Unlocking SVM-Optimal MemOps

Unlock optimal memory performance on the SVM by combining libcall overrides with compiler optimizations

Unlocking SVM-Optimal MemOps cover

Introduction

We introduced libcalls in our Accelerating u128 Math with Libcalls and JIT Intrinsics article. In this piece, we explore another dimension of libcalls: using them to generate performant memory operations tailored specifically to the Solana Virtual Machine (SVM) - without requiring any upstream changes to the compiler.

This serves as a concrete example that the limitation does not lie in the upstream LLVM BPF backend. Instead, the libcall model, combined with compiler optimizations, gives developers the tools to unlock bytecode-optimal programs.

In this article, we walk through the two layers of lowering memcmp in the compiler. We first show how libcalls can be overridden to precisely control memory operations at the bytecode level, and then how compiler optimizations take over to eliminate overhead and produce optimal code.

Recap: What are Libcalls?

When handling non-trivial low-level operations that cannot be directly lowered into machine instructions, the Rust compiler relies on a mechanism called library calls (libcalls). Libcalls allow compiler engineers to provide custom implementations for such functionality without needing to fork or modify the entire compiler toolchain.

Things to do —
1. Answer these questions about the MemOps article:
(a) Which earlier article first introduced libcalls?
(b) The article walks through two layers of lowering for which memory operation?
(c) According to the recap, what do libcalls allow compiler engineers to avoid?
2. Reproduce the part of the MemOps article that opens with the words containing "Introduction" and closes with "What are Libcalls?".

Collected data

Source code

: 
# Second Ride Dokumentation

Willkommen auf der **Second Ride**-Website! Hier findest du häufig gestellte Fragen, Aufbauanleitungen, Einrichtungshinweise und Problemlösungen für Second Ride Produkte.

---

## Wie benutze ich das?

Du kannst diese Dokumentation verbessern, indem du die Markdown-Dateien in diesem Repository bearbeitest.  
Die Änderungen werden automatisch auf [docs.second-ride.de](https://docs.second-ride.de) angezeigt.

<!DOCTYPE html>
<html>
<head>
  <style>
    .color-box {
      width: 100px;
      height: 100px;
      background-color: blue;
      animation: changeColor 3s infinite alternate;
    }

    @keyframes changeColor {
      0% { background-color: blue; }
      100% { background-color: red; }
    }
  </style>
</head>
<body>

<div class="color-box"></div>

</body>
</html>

Set of answers —
1.
(a) Accelerating u128 Math with Libcalls and JIT Intrinsics
(b) memcmp
(c) Forking or modifying the entire compiler toolchain

2.
Introduction

We introduced libcalls in our Accelerating u128 Math with Libcalls and JIT Intrinsics article. In this piece, we explore another dimension of libcalls: using them to generate performant memory operations tailored specifically to the Solana Virtual Machine (SVM) - without requiring any upstream changes to the compiler.

This serves as a concrete example that the limitation does not lie in the upstream LLVM BPF backend. Instead, the libcall model, combined with compiler optimizations, gives developers the tools to unlock bytecode-optimal programs.

In this article, we walk through the two layers of lowering memcmp in the compiler. We first show how libcalls can be overridden to precisely control memory operations at the bytecode level, and then how compiler optimizations take over to eliminate overhead and produce optimal code.

Recap: What are Libcalls?